For many forward-thinking organizations on the road to a digitally transformed future, SD-WAN is central to their plans. It’s proving to be a fitting component in this transitional phase between old and new IT worlds. SD-WAN technology is acting as a reliable and flexible signpost. In essence, it is a satellite navigation system directing traffic from remote office locations to the dwindling estate of privately hosted apps or the ever-growing catalog of tools and services available via the internet. It facilitates a uniformly positive experience for end users while reducing the complexity of network architectures.

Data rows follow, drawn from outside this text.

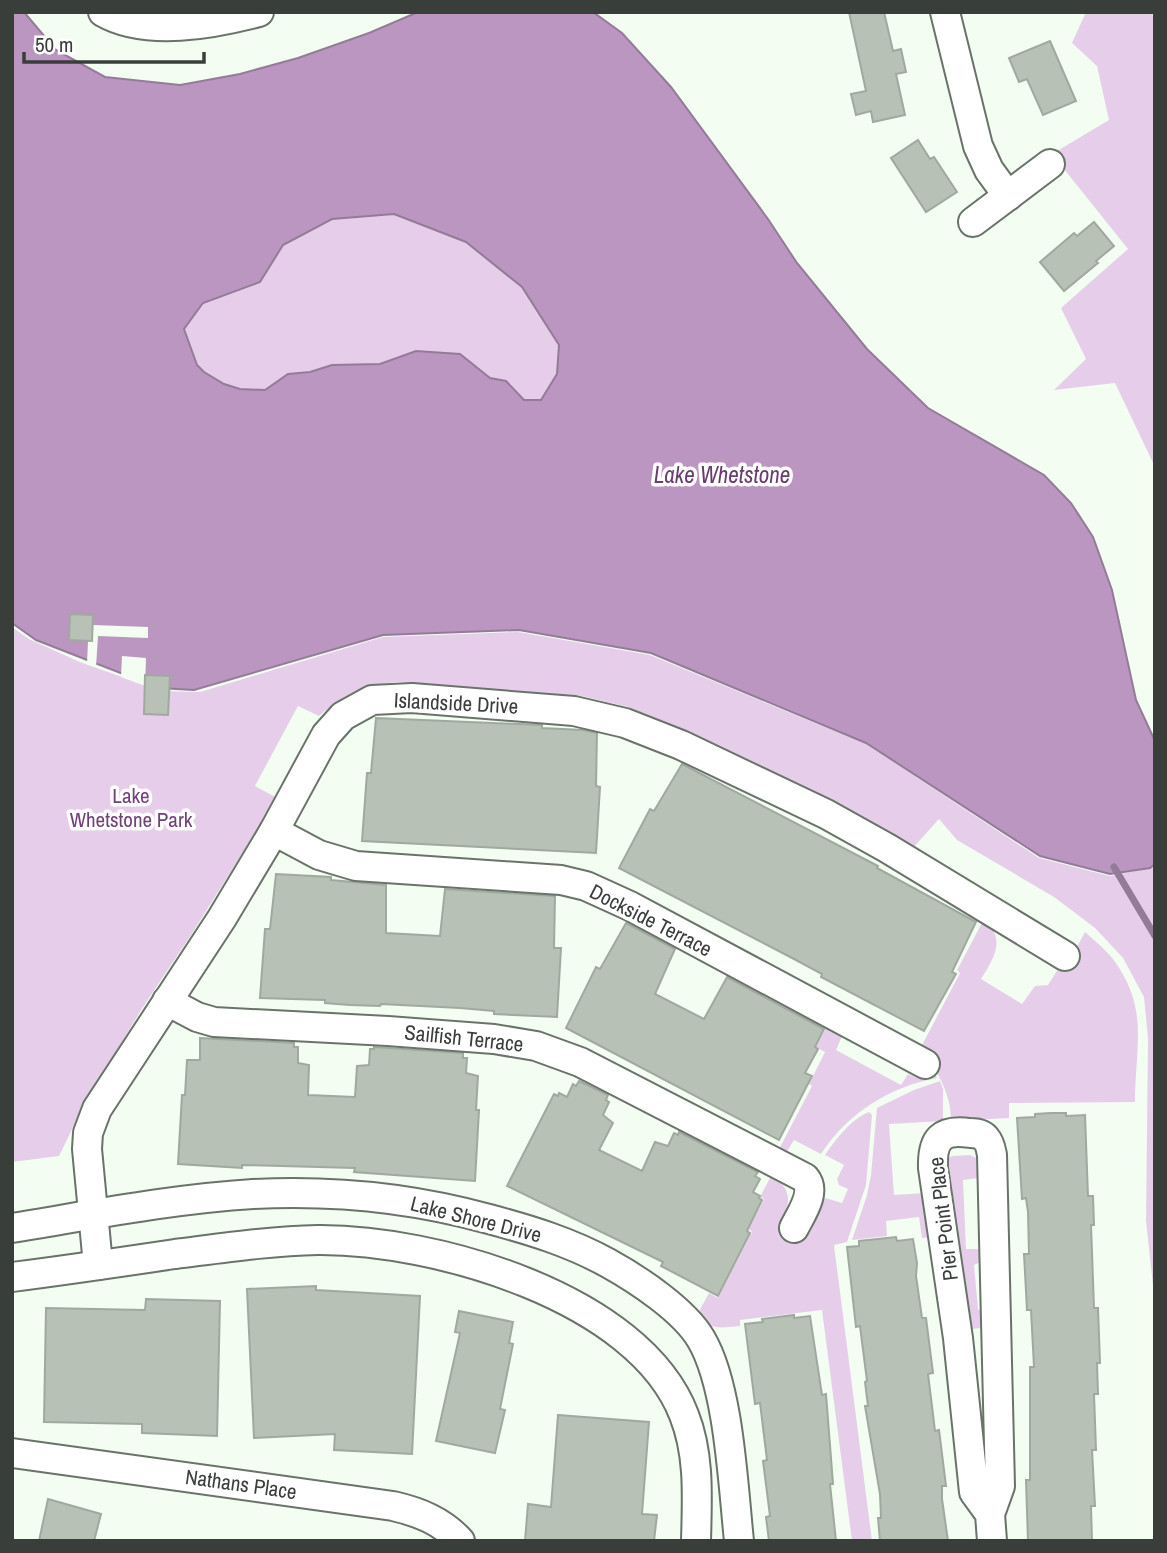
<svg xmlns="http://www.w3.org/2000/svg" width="1167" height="1553" viewBox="0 0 1167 1553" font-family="'Archivo Narrow',sans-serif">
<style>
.green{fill:#e6ceeb}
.water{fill:#ba96c1;stroke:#947c98;stroke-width:2;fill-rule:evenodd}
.pier{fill:#f3fdf2}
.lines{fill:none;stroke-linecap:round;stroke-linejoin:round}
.stream{stroke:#947c98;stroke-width:7}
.building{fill:#b8c1b6;stroke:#a0a99f;stroke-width:2}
.minor-casing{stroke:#6a7369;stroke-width:32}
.minor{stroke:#fff;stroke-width:28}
.labels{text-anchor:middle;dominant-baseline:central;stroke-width:7;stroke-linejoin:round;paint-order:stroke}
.street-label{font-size:21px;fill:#3a3e3a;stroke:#fff}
.park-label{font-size:21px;fill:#6f4179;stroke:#fff}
.water-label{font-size:23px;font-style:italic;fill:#683b71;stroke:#fff}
</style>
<rect width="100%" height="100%" fill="#f3fdf2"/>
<g class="green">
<polygon points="1086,12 1152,12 1155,25 1155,467 1115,383 1054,390 1086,359 1061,308 1128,249 1052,154 1109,120 1097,66 1072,43"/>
<polygon points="394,214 466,242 522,288 559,345 557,374 541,400 525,400 506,381 490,378 460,354 416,351 380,364 332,365 310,372 288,374 265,390 240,389 224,384 204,372 197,365 184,329 203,303 260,282 283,245 332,219"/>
<path d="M12,627L29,639L82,663L163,691L200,692L383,637L518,632L650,655L866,744L1039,858L1110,876L1155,867V1304L1146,1221L1148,1039L1144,997L1123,958L1095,928L1054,897L957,840L939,819L913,848L879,826L813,791L665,722L628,707L582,696L397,682C360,686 347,693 319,716L298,706L255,786L277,798L191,935L141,1010L82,1109L59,1156L12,1162Z"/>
<path d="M983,921C1008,937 993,960 981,979L1022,1004L1035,986L1048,985L1060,966L1065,969L1085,932C1094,940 1105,949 1113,959C1150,1009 1135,1046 1135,1102L1009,1103V1118L951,1121C951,1091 936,1071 921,1047L960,973L957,970Z"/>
<path d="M828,1024L843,1034L836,1050L901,1085L908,1074L917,1078L924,1064L932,1070L937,1078C889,1087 848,1113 821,1154L794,1140L786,1153H777L812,1086L809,1084L825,1052L816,1047Z"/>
<polygon points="940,1081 943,1089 943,1121 889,1124 894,1195 925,1193 936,1237 922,1238 919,1217 886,1221 887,1236 852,1240 867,1195 871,1175 877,1108 914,1090"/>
<path d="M869,1112L872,1115L866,1185L847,1242L834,1245L872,1541H852L822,1310L740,1320V1326C719,1328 713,1330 696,1317L709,1293L718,1298L752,1232L749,1229L764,1199L760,1197L772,1174C795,1194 790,1203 778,1228L795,1236L822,1197L842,1203L848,1189L839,1185L837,1179L844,1165L825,1155C836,1139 851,1119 869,1112Z"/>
<polygon points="970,1155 981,1160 982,1175 978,1178 963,1180 966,1249 980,1249 985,1253 984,1260 974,1265 978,1309 985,1315 986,1323 981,1328 971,1329 942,1163 952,1156"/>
</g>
<path class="water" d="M12,12H24L56,50L105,77L180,85L240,74L298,58L369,33L418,12H593L622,33L671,87L768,219L797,263L867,349L928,408L1044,475L1071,503L1093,537L1112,590L1136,700L1155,741V864L1150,868L1110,874L1040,856L866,743L651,653L519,630L383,635L194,690L159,688L36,640L12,623ZM394,214L466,242L522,287L559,345L557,374L541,400H524L506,381L490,378L460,354L416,351L380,364L332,365L310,372L288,374L265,390L240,389L224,384L204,372L197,365L184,329L203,303L260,282L283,245L332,219Z"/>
<g class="pier">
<polygon points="70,614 93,615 93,625 148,627 148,638 98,636 96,667 87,664 88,641 69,640"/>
<polygon points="122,656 146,658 145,686 121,677"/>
</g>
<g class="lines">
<polyline class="stream" points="1114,867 1155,936"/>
</g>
<g class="building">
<polygon points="849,12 884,12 893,51 901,49 906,72 896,74 905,115 873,122 871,111 856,115 851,94 866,91"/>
<polygon points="1050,41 1076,101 1043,115 1027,79 1019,82 1009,58"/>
<polygon points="918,140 930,159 934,157 957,192 926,212 891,158"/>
<polygon points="1094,222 1114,246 1096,261 1098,263 1064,291 1040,262 1074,233 1077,236"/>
<polygon points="70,614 93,615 92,641 69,640"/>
<polygon points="145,675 170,676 168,715 144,714"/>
<polygon points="376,718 542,725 542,728 583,730 597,733 596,786 600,787 596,853 362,841 367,773 371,773"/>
<polygon points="682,764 878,866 877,868 976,922 952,972 956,974 924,1031 821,977 822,974 794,959 619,868 650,809 654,811"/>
<polygon points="276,874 331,877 331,880 386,885 386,933 440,936 445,889 555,896 554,948 561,948 557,1017 494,1014 494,1011 460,1008 381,1004 380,1006 350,1005 325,1003 325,1000 260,998 265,929 270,929"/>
<polygon points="626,923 675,949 655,994 704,1019 727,977 824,1029 815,1047 818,1049 805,1073 812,1076 779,1140 566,1028 596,967 600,969"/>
<polygon points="200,1038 294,1043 294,1047 298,1047 298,1063 309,1065 308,1095 355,1097 357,1066 369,1065 370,1049 374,1049 374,1047 463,1053 463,1058 467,1058 466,1073 478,1076 476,1110 479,1110 475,1181 354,1172 355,1168 242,1165 242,1168 178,1164 182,1095 185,1095 187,1060 200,1060"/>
<polygon points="579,1081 608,1095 606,1100 609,1102 603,1115 613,1123 599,1150 642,1171 655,1142 668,1146 674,1133 678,1135 679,1132 758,1172 755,1176 760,1179 753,1192 760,1196 759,1198 762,1200 747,1231 750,1233 718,1296 661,1266 663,1262 507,1186 554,1094 558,1096 559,1093 567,1097 573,1084 576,1086"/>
<polygon points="1051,1113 1066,1113 1066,1116 1085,1115 1088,1196 1093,1196 1094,1225 1091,1225 1094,1308 1098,1308 1100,1363 1097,1363 1098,1394 1094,1394 1096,1450 1092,1450 1095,1506 1091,1506 1092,1541 1028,1541 1026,1480 1030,1480 1030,1367 1034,1367 1031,1310 1027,1310 1024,1254 1029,1254 1028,1212 1026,1198 1022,1199 1017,1118 1035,1117 1035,1114"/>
<polygon points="896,1237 897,1241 913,1239 917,1263 916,1276 922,1318 926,1318 933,1373 928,1374 932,1406 935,1431 939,1430 946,1486 942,1486 942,1499 948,1541 880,1541 878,1518 881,1518 880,1494 865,1406 868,1406 865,1382 867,1381 860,1326 856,1327 847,1247 859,1246 859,1241"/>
<polygon points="316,1286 316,1290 420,1296 412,1454 334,1450 335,1434 254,1438 247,1289"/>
<polygon points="146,1299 220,1301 217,1436 142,1433 142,1424 44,1422 46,1308 145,1310"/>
<polygon points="459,1311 513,1322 509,1343 513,1344 500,1409 505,1410 495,1453 436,1441 460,1333 455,1332"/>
<polygon points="794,1315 794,1318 810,1316 822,1395 826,1394 833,1484 830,1484 836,1541 769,1541 766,1517 770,1516 763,1461 767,1460 760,1403 755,1404 745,1324 763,1322 762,1319"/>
<polygon points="558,1415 649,1422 642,1514 657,1515 654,1541 525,1541 528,1504 551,1507"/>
<polygon points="48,1499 101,1514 94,1541 39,1541"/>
</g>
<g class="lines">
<defs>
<g id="minor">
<path d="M103,12C147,37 213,24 259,12"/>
<polyline points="945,12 978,146 989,170 1008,196"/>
<polyline points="973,222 1050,164"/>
<polyline points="274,831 319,855 356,866 561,880 586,886 630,906 925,1064"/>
<path d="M167,1001L197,1017L214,1022L388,1031L494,1039L536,1046L580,1062L805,1178C817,1192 801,1214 794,1228"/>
<path d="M12,1228C92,1215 172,1199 253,1194C332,1190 413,1198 489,1219C530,1230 570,1242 608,1263C637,1279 684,1310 701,1339C729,1386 733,1485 739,1541"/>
<polyline points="98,1265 87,1149 88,1133 97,1109 222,918 274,831 326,735 343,716 372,700 412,698 574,711 625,723 681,745 826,814 887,848 1065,956"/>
<path d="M12,1277C67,1270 121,1262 175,1254C223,1248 270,1241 318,1240C433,1239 639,1297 684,1415C700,1455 697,1499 696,1541"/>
<path d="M12,1453L393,1506C419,1512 442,1521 460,1541"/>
<path d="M990,1514L974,1492L958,1338L933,1168C932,1139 941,1129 970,1133C976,1133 983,1134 986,1139C990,1143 991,1150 992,1155L1000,1486L990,1514L992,1541"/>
</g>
</defs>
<use href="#minor" class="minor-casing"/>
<use href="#minor" class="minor"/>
</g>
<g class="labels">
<g class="street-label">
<text transform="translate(456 703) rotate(3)">Islandside Drive</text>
<text transform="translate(651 920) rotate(27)">Dockside Terrace</text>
<text transform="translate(464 1038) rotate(6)">Sailfish Terrace</text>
<text transform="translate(476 1219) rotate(14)">Lake Shore Drive</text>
<text transform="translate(943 1219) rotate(-97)">Pier Point Place</text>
<text transform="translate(241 1484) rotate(8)">Nathans Place</text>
</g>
<g class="park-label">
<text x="131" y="795">Lake<tspan x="131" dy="24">Whetstone Park</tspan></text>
</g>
<g class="water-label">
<text x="722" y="474">Lake Whetstone</text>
</g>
</g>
<rect width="1167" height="1553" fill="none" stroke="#3a3e3a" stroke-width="28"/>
<path d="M24 52v10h180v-10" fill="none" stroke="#3a3e3a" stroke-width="3.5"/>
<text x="35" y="52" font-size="21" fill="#3a3e3a" stroke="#ffffff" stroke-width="5" paint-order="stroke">50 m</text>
</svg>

SD-WAN is currently the poster child for digital transformation. It enables businesses to seize back control of their networking architecture and allows them to embrace current (often incorrectly referred to as legacy) and future states of application delivery. But, is SD-WAN the ultimate answer? Is it the final destination on the epic and somewhat treacherous digital transformation journey?

The mobile quandary

We have not yet touched upon one key dimension that even SD-WAN can’t help with today – mobility. Driven by the increasing number of millennials in the modern workplace, coupled with advances in cellular telephony, people are seeking a better work-life balance and the place of work is no longer restricted to the four beige walls of their suburban office cubical. Work is now home, the car, the local artisan coffee shop or even on the tube deep under the busy streets of London. This always-on culture has bred an expectation – no, actually, a right – to an optimized user experience from wherever you are. Therefore, the ability to be a truly mobile worker hinges upon direct connectivity to the cloud from any device on any network. Sure, mobility has long been possible via the internet with the use of backhaul-inducing VPN technology, but this has often resulted in the equivalent of watching an old black-and-white movie on your new Ultra HD television.

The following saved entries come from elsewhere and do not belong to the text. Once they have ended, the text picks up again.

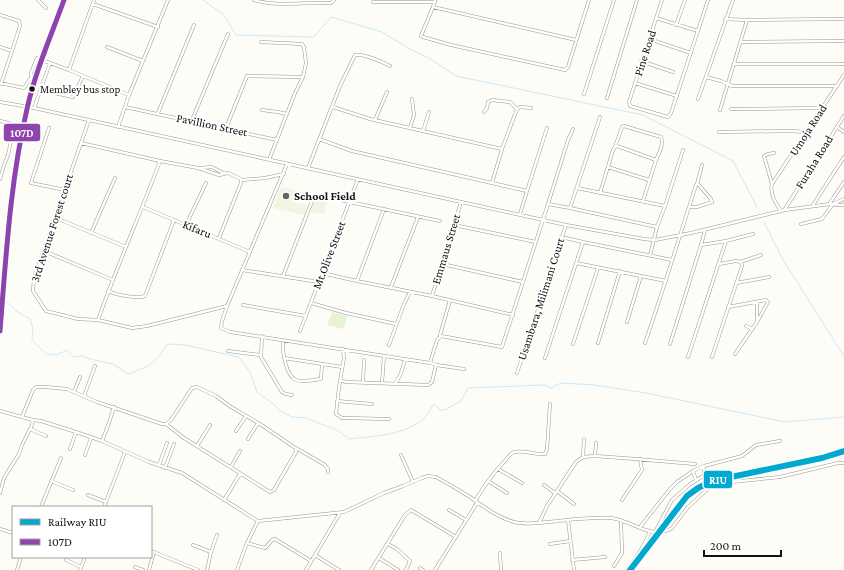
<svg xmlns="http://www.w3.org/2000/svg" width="844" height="570" font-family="'Crimson Pro',serif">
<rect width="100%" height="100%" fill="#fdfcf7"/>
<path fill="#e7f3d7" d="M332,312l16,4 -5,13 -16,-4z"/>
<path fill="#f0f6e1" d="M281,187l15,3 -4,12 15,3 -3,10 -31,-7z
M317,199l10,4 -3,11 -13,-2 3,-12z"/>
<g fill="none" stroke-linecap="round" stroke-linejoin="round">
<path stroke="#cde8f7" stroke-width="1" d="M203,0l21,15 12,20 78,2 17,-20 51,15 28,17 21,10 25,17 187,39 90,46 24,46
M764,222l19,38 61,96
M5,300l11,11 14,8 3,10 -1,11 14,14 11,1 10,-5 7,7 8,-1 8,3 23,5 15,10c20,-7 28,-10 39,-30l18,1 54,12 11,15 7,20 18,13 4,5 13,7 14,1 33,13 10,8c24,-3 51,-3 72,-18 5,-3 9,-12 13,-17l6,6h5l16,-9 7,-13 76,-3 7,3 10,-5 33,2 52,8 139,29 59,-5"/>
<defs>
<path id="street" d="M38,0l8,8
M254,0c20,7 54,2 77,3l3,-3
M435,0l-2,7 143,33
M662,0l-33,102 1,4 38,11 3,-4 37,-113
M373,2h62
M93,4l65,23
M433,7l-12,29 2,1 28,8 114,25 3,-3 21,-67
M0,15l19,6 1,5 -8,25 -12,-4
M656,18l42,13
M725,19l22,1 97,-1
M676,25l9,-25
M649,39l42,14
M261,42l41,2 2,3 2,16 -3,14 -8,16 -26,67
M742,42l102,-1
M107,47l36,14
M42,60l27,10 25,-70
M641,61l32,11
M735,64h109
M69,70l60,25
M31,77v-4l6,-15
M706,77l15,4 11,5h105
M0,83l24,5 6,-9 4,-3 2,1
M635,83l42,13
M1,84l11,-33
M50,92l23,5 10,-21
M584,94l30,-94
M607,98l30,-98
M698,99l35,-99
M0,102l34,6 532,117 78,14 11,1 36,-7 94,-23 45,-6 14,1
M125,107l152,33
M333,107l37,12 132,30 -10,34
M34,108l16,-45
M731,109l91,-1
M262,110l16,2 9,2
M720,110l27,-90
M484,112l3,-4 1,-6 4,-2 18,2 7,7
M158,113l36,-88
M89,120l-55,158 -1,13 13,20 32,8 20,1 34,8 15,-2 80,-20
M192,120l36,-86
M375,120l12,-28
M0,121l9,2 5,4 -6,28 -4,10 -4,14
M118,127l11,-32 39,-95
M837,127l7,5
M49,128l-18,55 34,7
M226,128l21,-52 56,1
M410,128l4,-13 -2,-16
M423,131l6,-19
M719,132l71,-1 17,1
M319,139l33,12 175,40 -7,23
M81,143l79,18 38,7 21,7 9,-2 13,6v4l-22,55
M615,147l7,-20 2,-1 37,11c3,8 -2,16 -5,23
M502,149l15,-40 3,-2 11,1
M774,153l-6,1 -4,2 8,28c-3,9 4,20 9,27
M287,164l-60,142 -5,15 -1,7 9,4 200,31 7,-23 4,-4 61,11 46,-143 22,4 30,-91
M608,167l41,13
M200,168l12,-1 13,7
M308,168l32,-82 15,-31c7,-2 28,7 35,11
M242,180l23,-2 19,-4
M697,184l5,-19
M772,184l72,-109
M577,188l88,18 18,-56
M527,191l20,-63
M600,193l13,-43 2,-3 2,-1 39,14 -13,41
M830,203l14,-21
M548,204l20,-64 5,-11
M813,205l31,-48
M143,207l107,45
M570,208l87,19
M785,209l59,-93
M56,218l70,29
M801,224l21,-5 11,-15 11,-5
M186,225l20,-42
M454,225l82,17
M91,233l24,-55
M561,237l22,5 89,18
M701,245l25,-4
M44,251l69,29
M650,255l7,-28 8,-21
M740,262l21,-7
M576,263l90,18
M442,264l81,18
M242,270l77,12
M322,273l35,8 75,15 81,19
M283,276l31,-80 12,1 114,24
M357,281l27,-72
M736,283l33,-6
M391,287l27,-70
M108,291c8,4 29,8 37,5l29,-76
M432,296l29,-94
M311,303l35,10 50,11
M243,305l63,11
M728,307l38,-7 2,2 -11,20 -22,32
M98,320c19,-54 42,-105 62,-159
M627,322l14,-46
M757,322v-20
M746,326l7,3
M300,331l58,-152
M440,335l10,-35
M262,336l-1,21 21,35 4,2 6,1
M283,340c-1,9 2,35 13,40 5,2 19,0 25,-1l1,-15
M598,343l22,-72
M645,343c18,-52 34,-105 51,-158l2,-1 13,15 1,3 -15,5h-8
M573,344l25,-76
M670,344l31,-99 4,-15
M389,345l15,-41 6,-12
M343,349l1,9 -5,29 -3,27 6,4h4l43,1
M228,351l33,4
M688,357l38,-116 27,-7
M712,357l30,-91 -1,-4 -5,-1 -17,3
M284,358l58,9
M545,358l38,-116
M436,365l28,4
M517,373l49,-148
M340,380l6,2 82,3 4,-3 4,-17 -5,-2
M363,382l1,-22
M382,383l2,-27
M395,383c6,-5 8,-16 10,-24
M74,392l6,-15
M84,396l11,-30
M337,401l35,3
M0,411l33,9 8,1 35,11 26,9 47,21 33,11 76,48 86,-9 40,-19 19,-7 19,-8 6,-2 8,1c11,6 23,13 34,20 14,10 27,20 44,25 11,3 23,1 34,0 21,-2 42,-5 63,-4 20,2 41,23 61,10l16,-21 22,-20 21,-5 49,-5 58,-14h6
M22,417l11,-27 3,-3h10l21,2 30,13 65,22h4l18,14 86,54 4,-2 22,-38v-4l-2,-1 -34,-23 -29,-17 -15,-11 -19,-9 -5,1 -21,32 -5,4
M30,429l16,7
M236,431l10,-15
M248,439l10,-16
M102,441l7,-18 5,-16
M197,446l13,-21
M296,448l29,17 3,4v3
M70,449l6,-17
M85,455l6,-17
M401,455l12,27
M595,456l1,-13
M583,457l1,-18
M159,465l8,-22
M231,467l9,-16
M165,468l9,-24
M498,469l24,14
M693,471l3,9
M51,481l22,9
M488,481l19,12
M544,485l11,8
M557,491l17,13
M0,493l4,-15 15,-24 3,-9 10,-20 1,-5
M88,495l18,7
M224,500l16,-26
M622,500l20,-30 -2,-11
M475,501c8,-13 17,-27 28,-38 4,-3 5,-9 11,-11 10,-2 21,3 31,2l2,-5 3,-45
M41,507l20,-49
M104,507l21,-55
M449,510l17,10
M568,520l6,50
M539,523l8,-17 29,-44 7,-5 12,-1 41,3 59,5
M640,527l30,-38 7,-7 16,-11 11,-5 38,-10 14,-11 24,-4
M0,529l13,4
M655,532l17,-32 17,-15 14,-9 1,-2v-8
M247,543l18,5 7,-8 3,-1 36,22
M388,544l9,5 13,12 -4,9
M550,544l20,-3
M193,545l18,7
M151,551l47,19
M500,553l1,17
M315,555l24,15
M379,558l19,12
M66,560l15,7
M572,560l33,-3
M614,566l8,-13 -1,-33
M135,567l8,3
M420,568l3,2
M17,570l4,-13
M80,570l5,-13
M149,570l5,-18
M207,570l4,-18 6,-17
M237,570l10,-27 11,-22
M306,570l34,-57
M371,570l34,-55 6,-5 45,27
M435,570l42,-67
M627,570c9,-12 18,-25 23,-39"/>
<path id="primary" d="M0,331l13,-149 7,-43 7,-32 9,-30 28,-77"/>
</defs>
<use href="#street" stroke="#979795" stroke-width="3.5"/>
<use href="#primary" stroke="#858482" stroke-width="4.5"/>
<use href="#street" stroke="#fffffe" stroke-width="2.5"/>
<use href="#primary" stroke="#ede9dc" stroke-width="3.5"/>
<defs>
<path id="bus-1" d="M0,331c6,-74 10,-149 27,-222 8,-37 24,-73 37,-109"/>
</defs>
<use href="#bus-1" stroke="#fff" stroke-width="8"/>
<use href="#bus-1" stroke="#8e44ad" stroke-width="5"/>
<defs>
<path id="rail-1" d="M630,570l57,-74 11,-8 14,-7 110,-23 22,-7"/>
</defs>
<use href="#rail-1" stroke="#fff" stroke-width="9"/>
<use href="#rail-1" stroke="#00a9ce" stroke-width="6"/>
</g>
<circle fill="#111" stroke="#fff" stroke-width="1.5" cx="32" cy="89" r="3.5"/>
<circle fill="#646362" stroke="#fff" stroke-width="1.5" cx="286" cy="196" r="4"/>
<g text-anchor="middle" stroke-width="4" stroke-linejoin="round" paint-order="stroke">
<g font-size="11" fill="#111" stroke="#fff" text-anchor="start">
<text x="40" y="93">Membley bus stop</text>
</g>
<g font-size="12" fill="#111" stroke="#fff">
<text transform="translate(645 53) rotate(-72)" y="4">Pine Road</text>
<text transform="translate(212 125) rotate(12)" y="4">Pavillion Street</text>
<text transform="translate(808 130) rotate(-57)" y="4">Umoja Road</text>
<text transform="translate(814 162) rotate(-58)" y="4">Furaha Road</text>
<text transform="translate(52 228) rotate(-72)" y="4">3rd Avenue Forest court</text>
<text transform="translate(197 229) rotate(22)" y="4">Kifaru</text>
<text transform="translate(446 249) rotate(-73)" y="4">Emmaus Street</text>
<text transform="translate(329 255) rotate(-69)" y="4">Mt.Olive Street</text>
<text transform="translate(541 299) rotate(-72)" y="4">Usambara, Milimani Court</text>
</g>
<g font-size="12" font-weight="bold" fill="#111" stroke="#fff" text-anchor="start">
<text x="294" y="200">School Field</text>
</g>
</g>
<g stroke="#fff" stroke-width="1.5">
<rect x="3" y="123" width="38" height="19" rx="4" fill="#8e44ad"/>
<rect x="703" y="470" width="30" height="19" rx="4" fill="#00a9ce"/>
</g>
<g font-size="11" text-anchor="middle" font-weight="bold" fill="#fff">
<text x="22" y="137">107D</text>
<text x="718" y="484">RIU</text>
</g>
<rect x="12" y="506" width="140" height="52" fill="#ffffff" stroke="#a0a0a0"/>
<rect x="20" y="519" width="20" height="6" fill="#00a9ce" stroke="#a0a0a0"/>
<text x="48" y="526" font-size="12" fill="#111111">Railway RIU</text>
<rect x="20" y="539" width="20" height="6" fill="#8e44ad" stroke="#a0a0a0"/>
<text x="48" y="546" font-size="12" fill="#111111">107D</text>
<path d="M704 550v6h77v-6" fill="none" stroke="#111111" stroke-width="2"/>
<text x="710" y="550" font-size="12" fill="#111111" stroke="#ffffff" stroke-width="3" paint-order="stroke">200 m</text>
</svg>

The challenge is that mobility is already here. Therefore, businesses that have been brave enough to fully embrace transformation are having to grapple with this in conjunction with the re-organization of their application catalog.

Completing the puzzle

The digital transformation jigsaw puzzle is well underway for many. But, what will that puzzle look like in a few years?

The big trailblazers of transformation are planning to finally shake off the shackles of their private app portfolio in the next decade or so, allowing them to fully embrace the freedom, agility, and simplicity provided by the direct-to-cloud approach.

Serbian poet Dejan Stojanovic once said, “The most complicated skill is to be simple.” He was right. And, for some in the digital transformation realm, that means a world where the corporate network is no more, where the internet becomes the new corporate network. Ultimately, the network will become a simple means of generic access. Security and trust will become network-agnostic and the focus of authentication will be centered around the crown jewels themselves and the person wishing to view them, not the corridors that lead to them.

There are still many challenges that need to be tackled to make this a reality. Focused, passionate and talented personnel are needed to drive the project forward. Security, trust and compliance must dovetail every decision. Relationships with the partner ecosystem have to be stronger than ever before. But there are solutions to these challenges.

Sure, some stalwarts will argue that a few aspects of a traditional infrastructure, such as a private WAN, will always have its place alongside the cloud. But will the vast majority of enterprises agree with that assessment? When these organizations complete their digital transformation, what will happen to the WAN as we know it today? What will it look like?

Only after the dust settles and organizations have gone through their digital transformation will we discover the definitive answer.


Marc Davis is a sales engineer at Zscaler.